Excerpted passage »

---------------

This program forms the reducer of a Hadoop MapReduce job. It reads data in from stdin that is tab delimited.
foo 1
foo 1
bar 1
and outputs
foo 2
bar 1
Any suggestions for improvements?
(use '[clojure.string :only [split]])
(def reducer (atom {}))
(defn update-map [map key]
(merge-with + map {key 1}))
(doseq [line (line-seq (java.io.BufferedReader. *in*))]
(let [k (first (split line #"\t"))]
(swap! reducer update-map k)))
(doseq [kv @reducer]
(println (format "%s\t%s" (first kv) (second kv))))
3 Answers 3
probably a bit too late to help OP, but in case anyone else stumbles upon this question, here's a nice succinct way of doing it, using the frequencies
function:
(doseq [[word freq] (frequencies
(map
#(re-find #"^[^\t]+" %) ;; just get the first non-tab characters
(line-seq (java.io.BufferedReader. *in*))))]
(println (str word "\t" freq)))
Why don't you use reduce
instead of the first doseq
? Something along the lines (untested, entered directly here):
(def response
(reduce (fn [map line]
(let [k (fist (split line #"\t"))]
(update-map map k)))

---------------

Data shown »
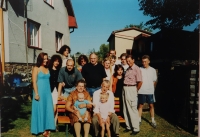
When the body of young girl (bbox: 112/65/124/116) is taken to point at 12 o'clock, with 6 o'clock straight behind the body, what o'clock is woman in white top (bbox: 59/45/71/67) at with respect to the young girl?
The woman in white top is roughly at 3 o'clock from the young girl.

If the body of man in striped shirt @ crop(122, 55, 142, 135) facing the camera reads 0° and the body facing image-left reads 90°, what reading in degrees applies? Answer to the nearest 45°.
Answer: approximately 45°

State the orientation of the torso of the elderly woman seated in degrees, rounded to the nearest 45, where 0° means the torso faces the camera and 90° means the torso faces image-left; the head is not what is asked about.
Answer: approximately 0°

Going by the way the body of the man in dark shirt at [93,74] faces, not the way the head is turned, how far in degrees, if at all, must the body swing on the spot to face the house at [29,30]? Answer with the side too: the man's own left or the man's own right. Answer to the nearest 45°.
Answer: approximately 90° to the man's own right

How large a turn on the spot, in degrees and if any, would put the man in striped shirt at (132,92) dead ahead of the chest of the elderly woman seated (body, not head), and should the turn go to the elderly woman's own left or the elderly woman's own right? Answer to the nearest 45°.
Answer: approximately 90° to the elderly woman's own left

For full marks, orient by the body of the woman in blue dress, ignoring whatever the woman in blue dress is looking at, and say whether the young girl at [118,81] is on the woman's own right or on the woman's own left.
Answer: on the woman's own left
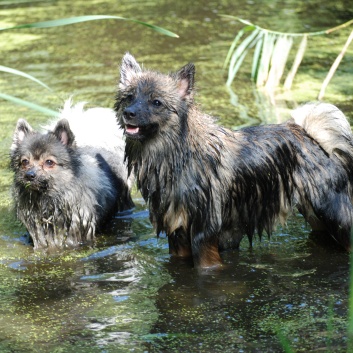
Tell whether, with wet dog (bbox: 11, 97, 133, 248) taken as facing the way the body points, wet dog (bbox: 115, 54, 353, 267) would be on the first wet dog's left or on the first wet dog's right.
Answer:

---------------

Work task »
Carry on the forum thread about the Clojure reducer for a Hadoop job from the point where it stops. The rows play no part in this.

Result of this task »
{} (line-seq (java.io.BufferedReader. *in*)))
(doseq [kv response]
(println (format "%s\t%s" (first kv) (second kv))))
Then you won't need the atom
either.
Can ouput contain numbers other than 1? Like:
foo 1
foo 3
bar 10
If so, then:
(use '[clojure.string :only [split]])
(def parsed-input
(for [line (line-seq (java.io.BufferedReader. *in*))
:let [[k v] (split line #"\t")]]
{k (Double/parseDouble v)}))
(def table (apply (partial merge-with + {}) parsed-input))
(doseq [[k v] table]
(println (str k "\t" v)))
Outputs:
bar 10.0
foo 4.0
If it's just 1's frequencies
will do as suggested.